Perempuan lulusan Ilmu Hubungan Internasional Universitas Parahyangan itu, sebelumnya di kontraS menjabat sebagai Kepala Divisi Advokasi Internasional. Dia juga merupakan alumni dari Sekolah HAM (SeHAMA) KontraS tahun 2014.
Dia secara konsisten menjalankan agenda advokasi nasional pada beberapa kasus di ranah internasional, baik melalui mekanisme resmi Perserikatan Bangsa-Bangsa (PBB) maupun advokasi jejaring internasional yang ditujukan untuk kampanye, seperti terkait kasus Munir, kebebasan sipil, isu ekonomi, sosial, budaya serta HAM lainnya.
Fatia mempunyai pandangan, menyambung estafet perjuangan HAM dengan keterlibatan anak muda memang perlu digaungkan. Ini begitu penting, mengingat pelanggaran HAM masih saja terjadi di negara ini.
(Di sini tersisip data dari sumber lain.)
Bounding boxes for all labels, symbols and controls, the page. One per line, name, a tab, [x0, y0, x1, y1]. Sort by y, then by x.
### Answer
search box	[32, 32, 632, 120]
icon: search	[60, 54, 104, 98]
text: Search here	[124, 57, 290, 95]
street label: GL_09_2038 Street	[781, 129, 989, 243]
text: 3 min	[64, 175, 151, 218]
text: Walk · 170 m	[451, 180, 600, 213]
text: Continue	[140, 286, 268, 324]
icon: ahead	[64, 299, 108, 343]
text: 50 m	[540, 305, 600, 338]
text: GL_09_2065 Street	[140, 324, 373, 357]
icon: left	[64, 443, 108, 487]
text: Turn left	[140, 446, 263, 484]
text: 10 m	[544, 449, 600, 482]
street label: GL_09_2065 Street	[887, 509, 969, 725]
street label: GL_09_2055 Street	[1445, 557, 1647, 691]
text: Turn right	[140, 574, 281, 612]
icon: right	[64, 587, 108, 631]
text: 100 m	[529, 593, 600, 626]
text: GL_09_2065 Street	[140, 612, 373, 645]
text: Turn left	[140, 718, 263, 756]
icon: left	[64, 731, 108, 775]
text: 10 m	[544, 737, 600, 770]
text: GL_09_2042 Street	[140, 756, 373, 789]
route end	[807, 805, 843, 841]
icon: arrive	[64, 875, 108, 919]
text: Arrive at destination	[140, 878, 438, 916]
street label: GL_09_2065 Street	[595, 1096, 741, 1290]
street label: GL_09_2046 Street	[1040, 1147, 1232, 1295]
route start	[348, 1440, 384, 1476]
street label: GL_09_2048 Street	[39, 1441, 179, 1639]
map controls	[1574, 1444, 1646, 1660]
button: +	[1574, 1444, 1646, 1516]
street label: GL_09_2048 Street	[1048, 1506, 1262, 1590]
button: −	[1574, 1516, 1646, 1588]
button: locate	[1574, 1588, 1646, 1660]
Semangat inilah yang terus dijalankan Fatia di KontraS: memberdayakan keterlibatan kaum muda untuk bersama-sama melakukan advokasi. Utamanya, bagi kelompok-kelompok rentan, yang selama ini negara kerap abai dengan isu HAM.
Apa yang menimpa Fatia dan Haris ini, sekaligus menambah daftar panjang kriminalisasi terhadap aktivis dan pejuang rakyat. Di era Undang-undang Cipta Kerja, hal itu semakin kentara karena sarat dengan kepentingan investasi yang tengah banyak digencarkan. Sementara, pengawasan dan kritik publik tidak didengar oleh pemangku kepentingan. Bahkan, malah mengkriminalisasi.